*** TEXT FOR ANALYSIS ***
Don't Question Mariah Carey's Songwriting
At the dawn of the global Mariah Carey Season, TMZ reports that the elusive chanteuse has been sued over her genre-defining Christmas anthem “All I Want for Christmas Is You.”
The plaintiffs claim Carey “palmed” the lyrics, title and credit to their Christmas song of the same name, calling her origin story for the song “incredulous.” While the suit is not the first lodged against her iconic track, it echoes the sentiment of many across the industry that Carey is neither a reputable songwriter or producer.
They’re wrong, of course, and her rich discography towers over her contemporaries and musical offspring.
In the suit, co-plaintiffs Andy Stone and Troy Powers allege that their Christmas tune of the same name was copied by Carey for her own 1994 hit, citing similarities in the hook, melody, and Christmas nature of the track.
What’s interesting is, on repeat listens, I’ve found nary a similarity outside the overall Christmas theming, which Stone and Powers claim as the basis of their lawsuit. From a purely legal standpoint, their suit being successful would open a can of worms about musical rights. If Christmas songs cannot substantially differentiate themselves using motifs like the Christmas tree, Santa Claus, fireplaces, or snow, then what other basic similarities might one sue over in a love song, or a breakup anthem?
You can check out Vince Vance & the Valiants 1989 single “All I Want For Christmas Is You,” below.
I care less about the lawsuit, because the previous suit of the same nature — also courtesy of Stone — went nowhere meaningful for the plaintiff. What matters more here is the very nature of the accusation, which includes words like “incredulous” to describe Carey’s ability to write a song, and more broadly, produce one.
Consider for a moment her most recent album, Caution . No producer worked with more than two songs on the critically lauded comeback, over which Carey acted as lead producer. That authority is felt throughout the album, as no track was similarly written without Carey’s direct involvement.
*** STORED DATA ***
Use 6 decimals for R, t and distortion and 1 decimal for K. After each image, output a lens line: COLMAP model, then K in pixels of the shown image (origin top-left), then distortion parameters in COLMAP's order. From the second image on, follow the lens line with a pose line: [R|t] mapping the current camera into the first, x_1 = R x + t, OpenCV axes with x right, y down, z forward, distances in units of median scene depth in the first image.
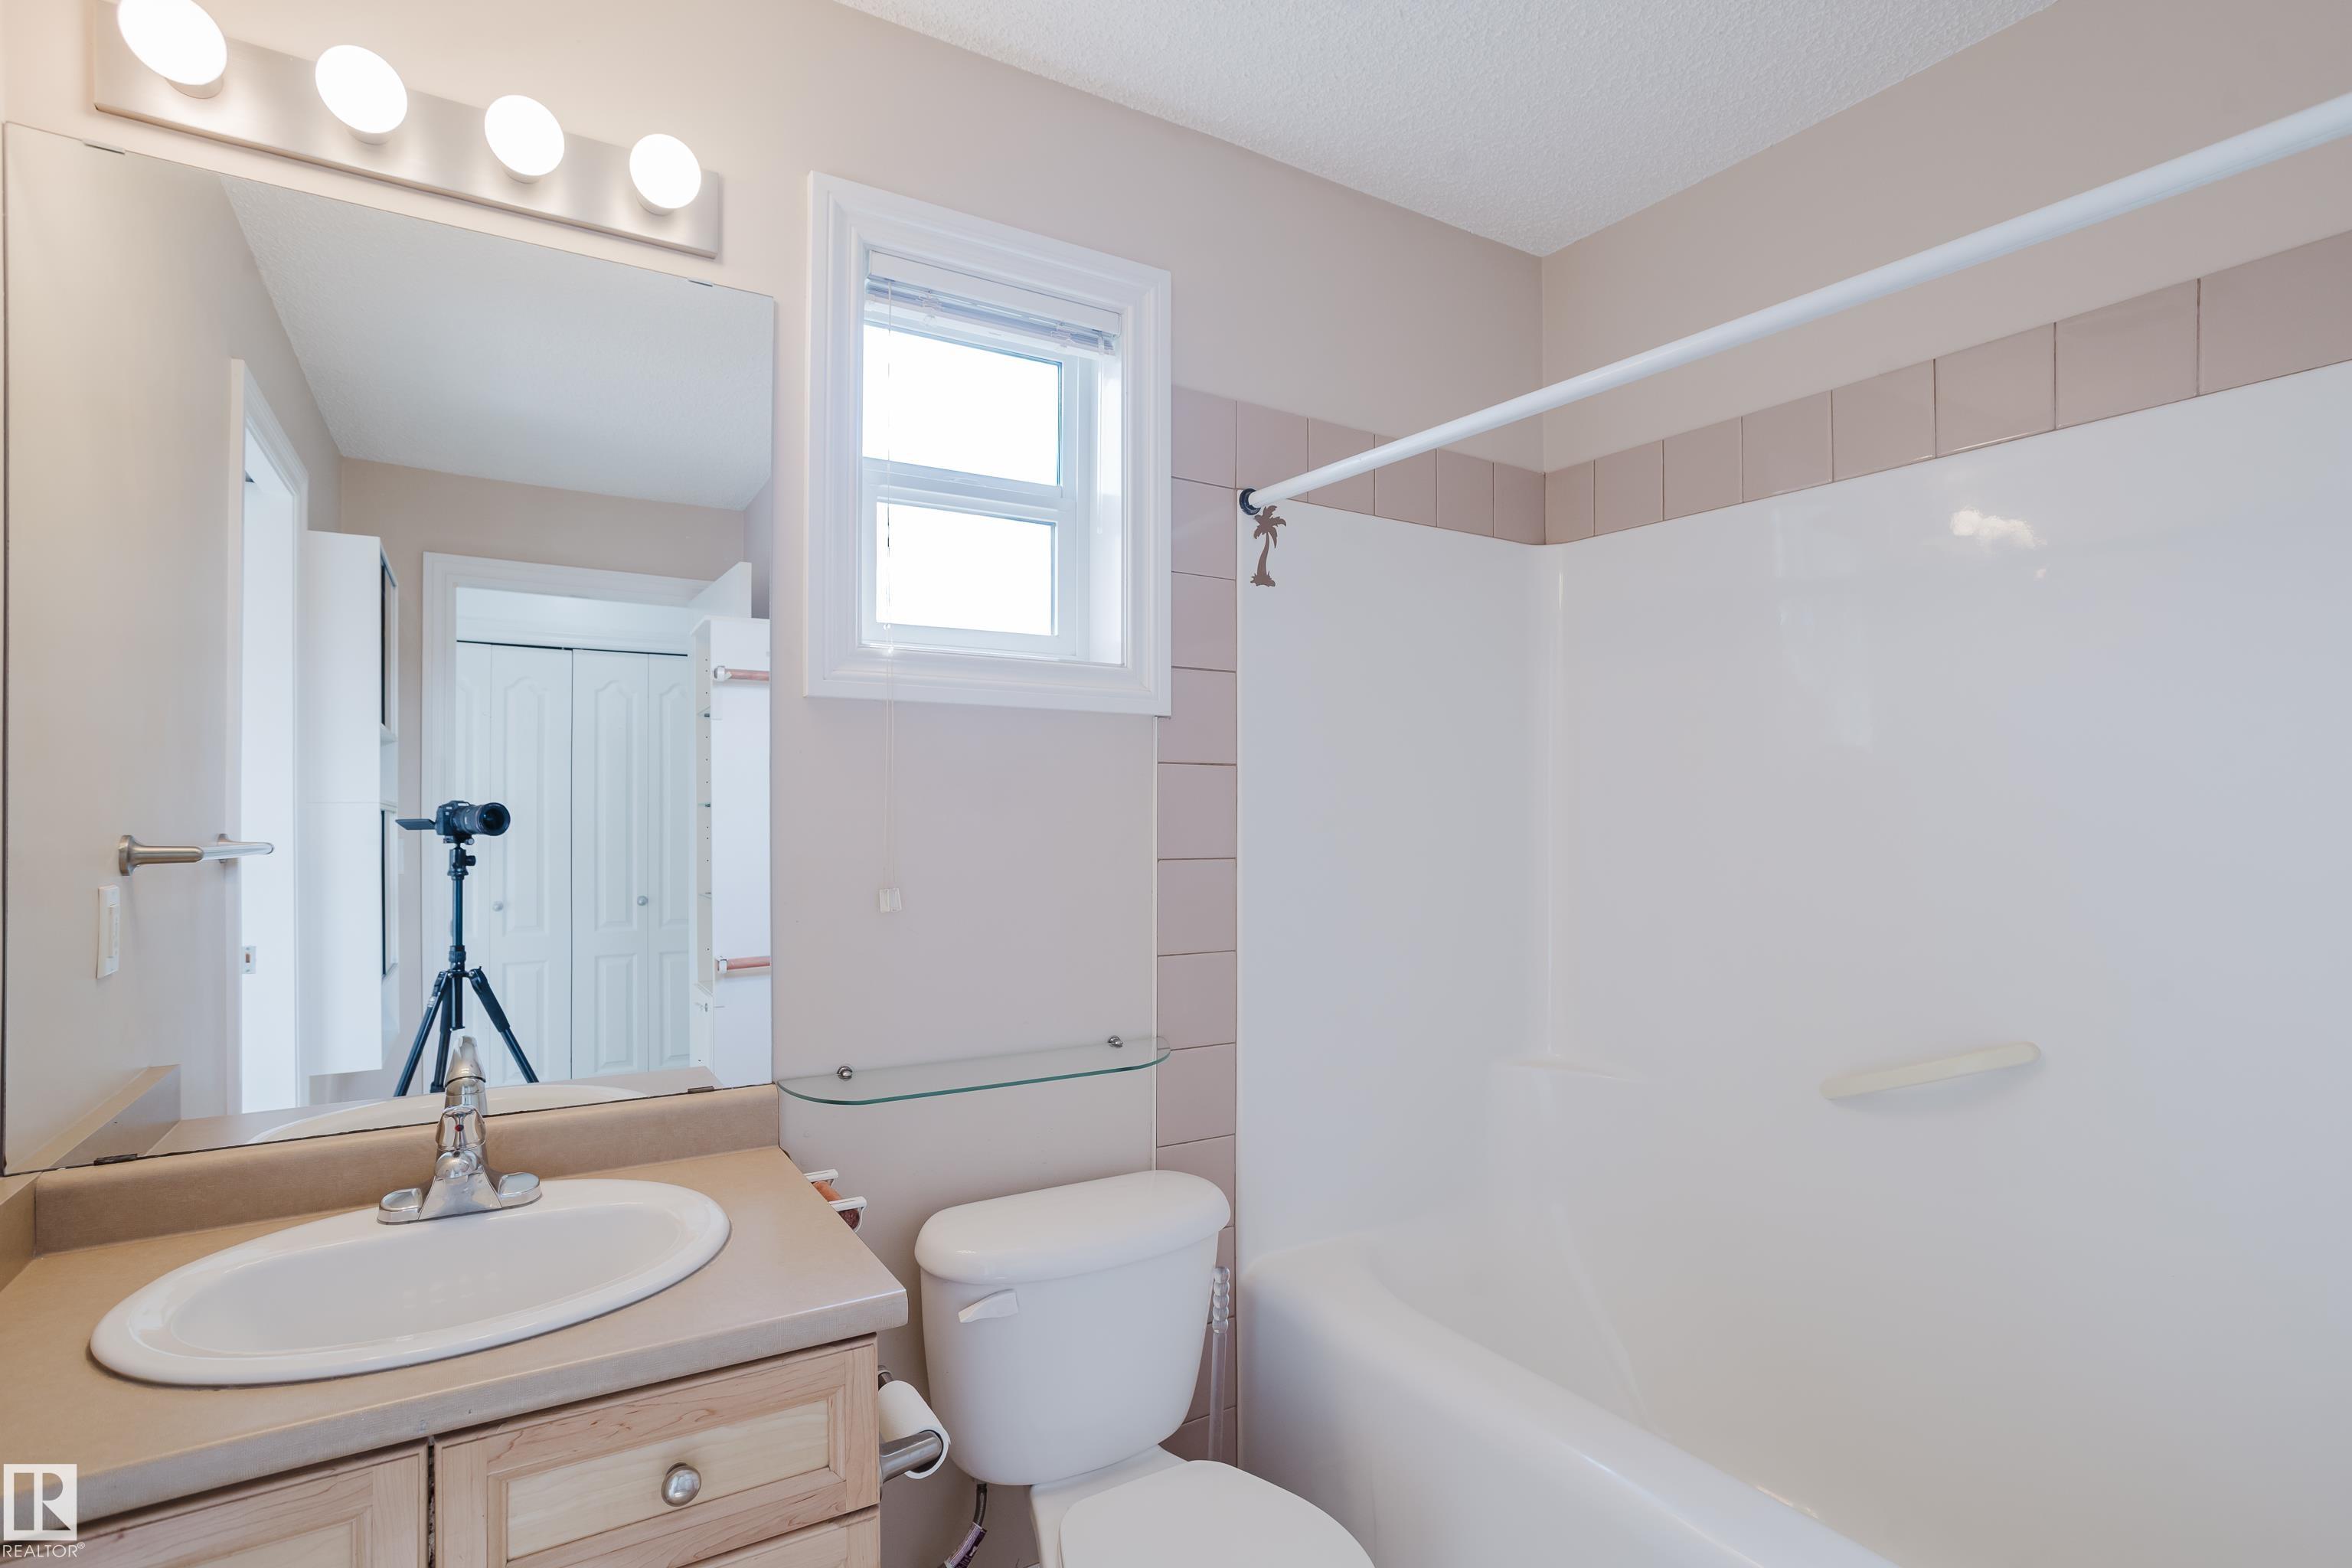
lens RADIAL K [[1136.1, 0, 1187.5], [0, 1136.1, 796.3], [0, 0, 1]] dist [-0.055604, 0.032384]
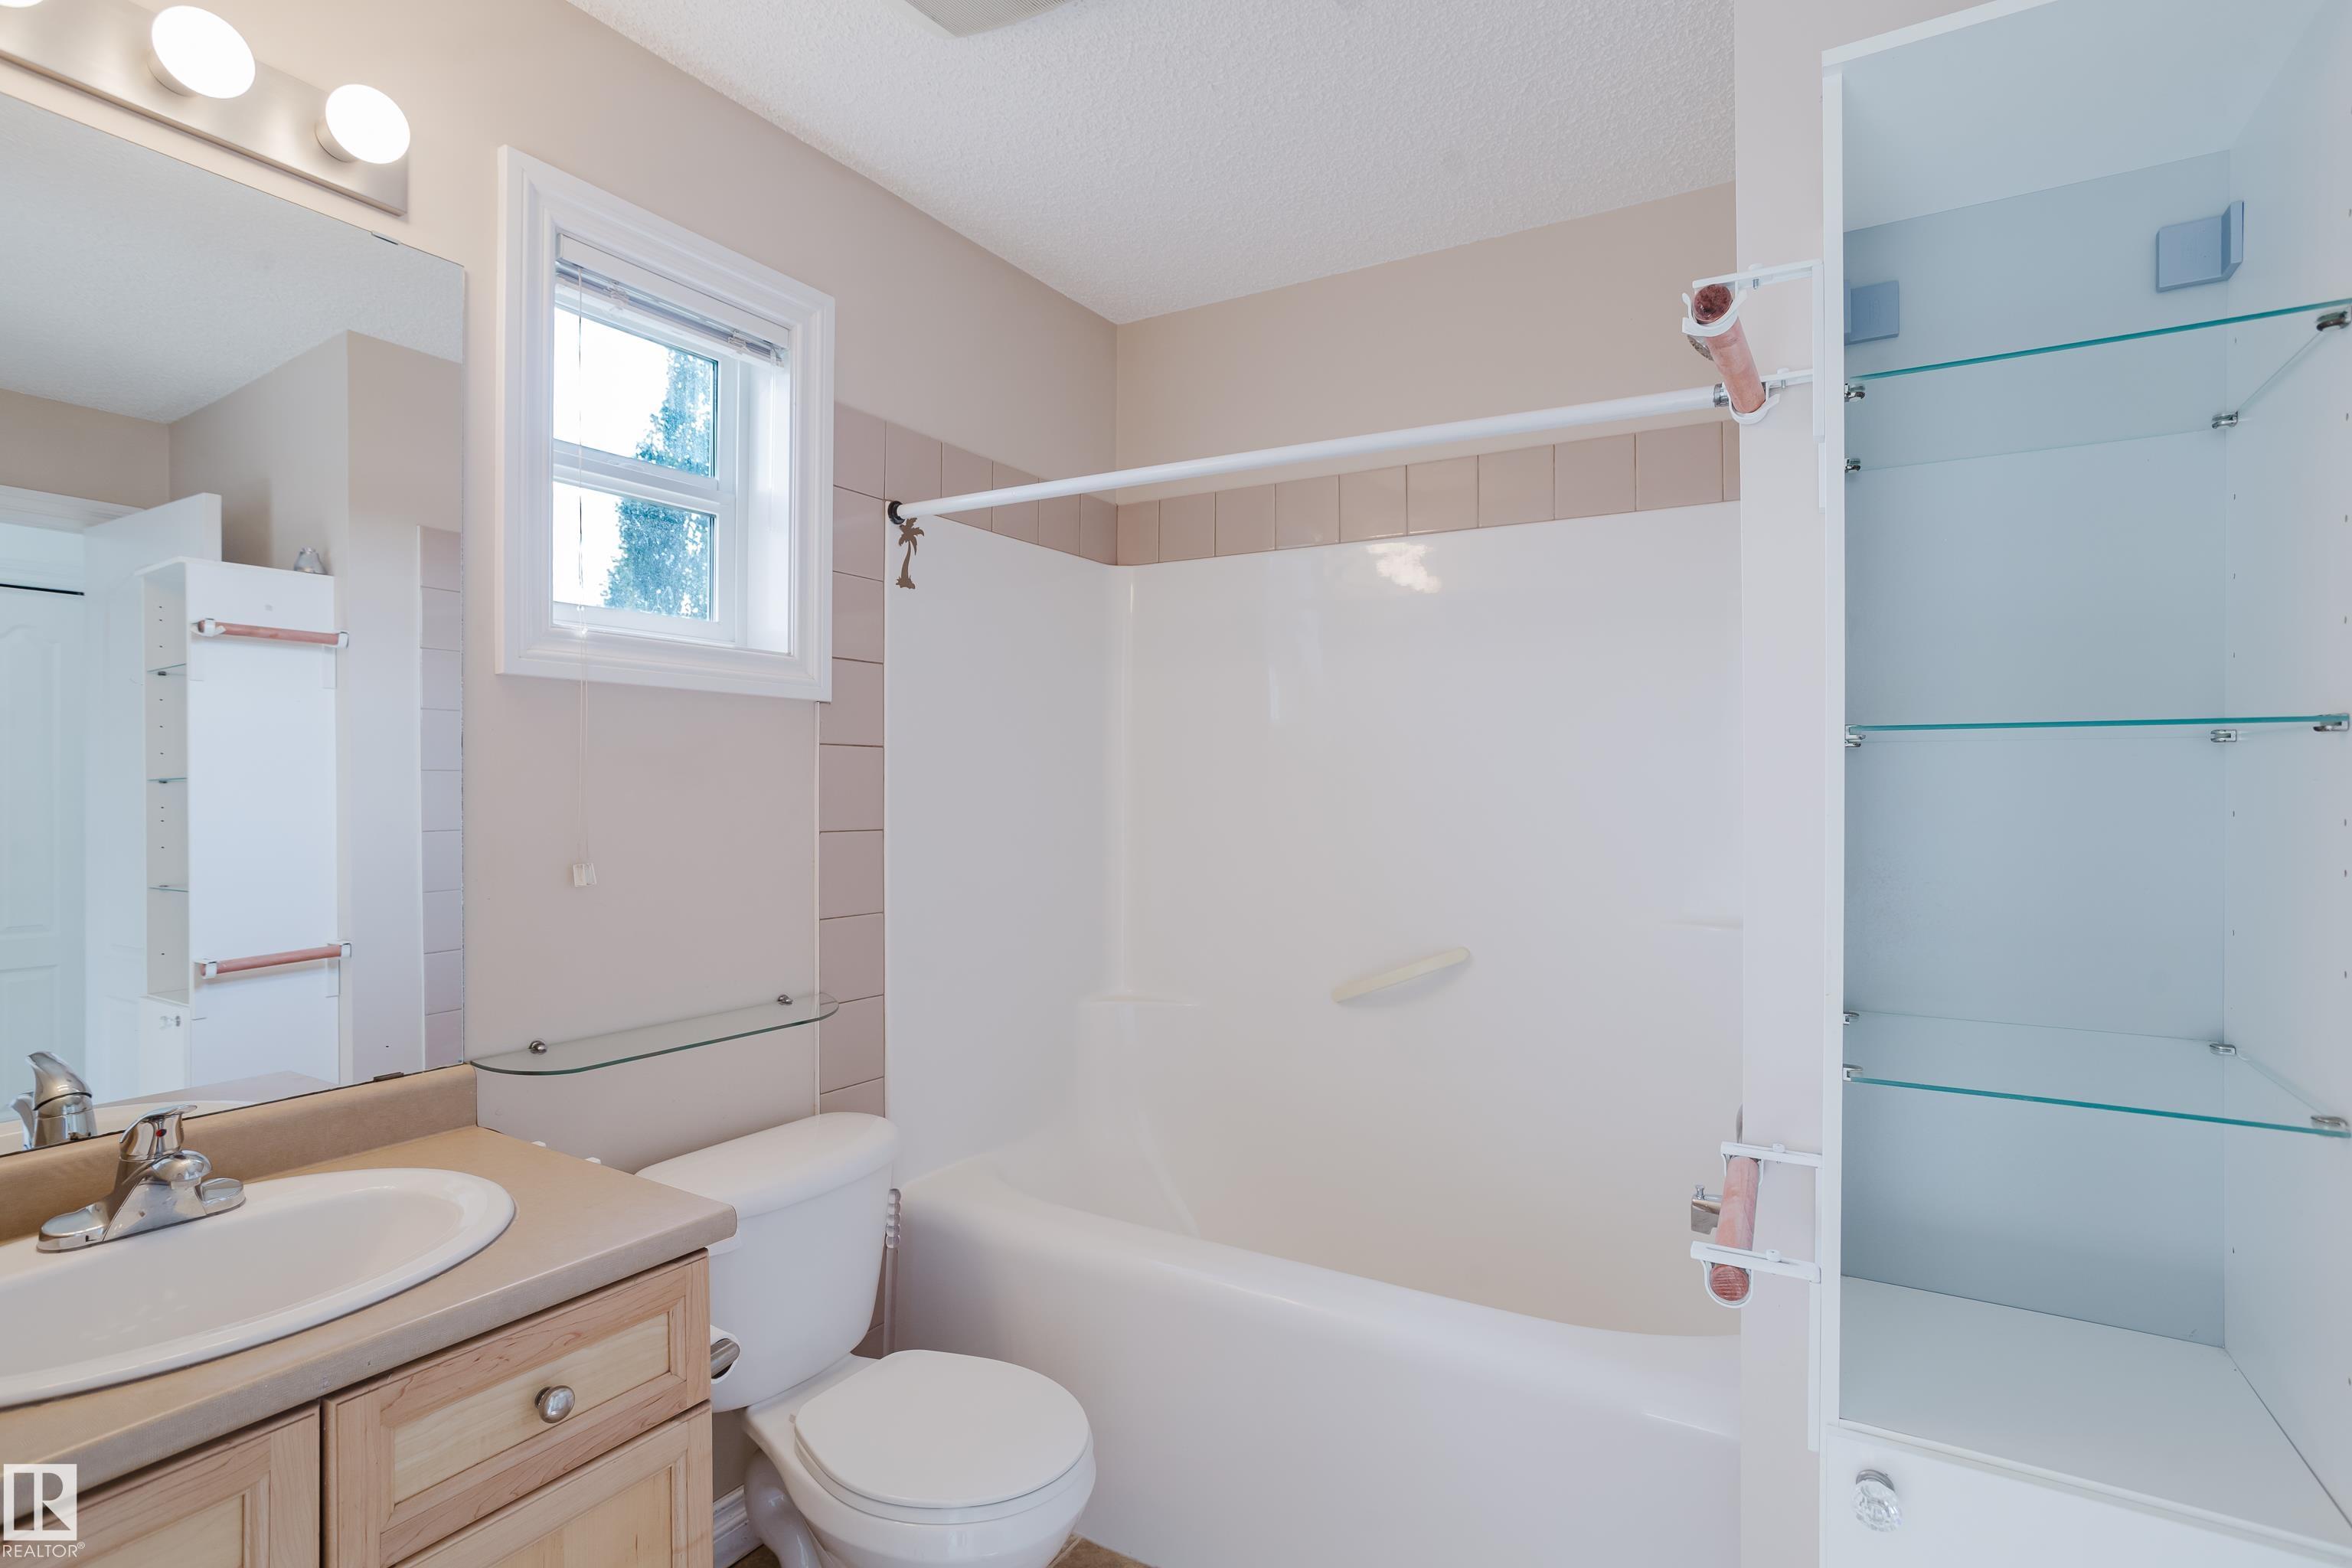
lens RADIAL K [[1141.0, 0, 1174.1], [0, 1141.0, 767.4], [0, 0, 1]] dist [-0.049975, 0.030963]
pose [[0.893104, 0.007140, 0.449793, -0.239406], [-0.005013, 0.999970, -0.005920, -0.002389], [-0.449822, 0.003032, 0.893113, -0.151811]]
***
EXERCISE OBJECTIVE ->
Can you continue the article defending Mariah Carey's songwriting, picking up right after its final sentence?

RESULT ->
In an interview with Rolling Stone at the time, songwriter Priscilla Renea pushed back against mainstream sentiments that Carey did not write or produce her own music: “[Wendy Williams] made a comment about how Mariah just walks into a studio and songs are made for her and she just sings them. I want to let her know: No. Mariah writes all her records. She’s very involved in every step of the way. She knows her stuff.”
Shockingly, it took the Songwriters Hall of Fame until 2020 to induct Carey, the ceremony for which was delayed until 2022 due to the COVID-19 pandemic. The Songwriters Hall of Fame has also been the subject of criticism for its lack of inclusion of hip-hop and rap icons in the past. Her late inclusion is considerably egregious, as she wrote her 1990 debut single “Vision of Love” at only 17, after which it spent four weeks at No. 1 on the Billboard Hot 100. She is likewise the only songwriter in history to have three songs released at No. 1 on the Billboard Hot 100: “Fantasy,” “Honey” and “One Sweet Day.”
Beyond that, she’s written 18 of her 19 No. 1 singles over the course of her career, a feat that most songwriters will likely never achieve in their careers.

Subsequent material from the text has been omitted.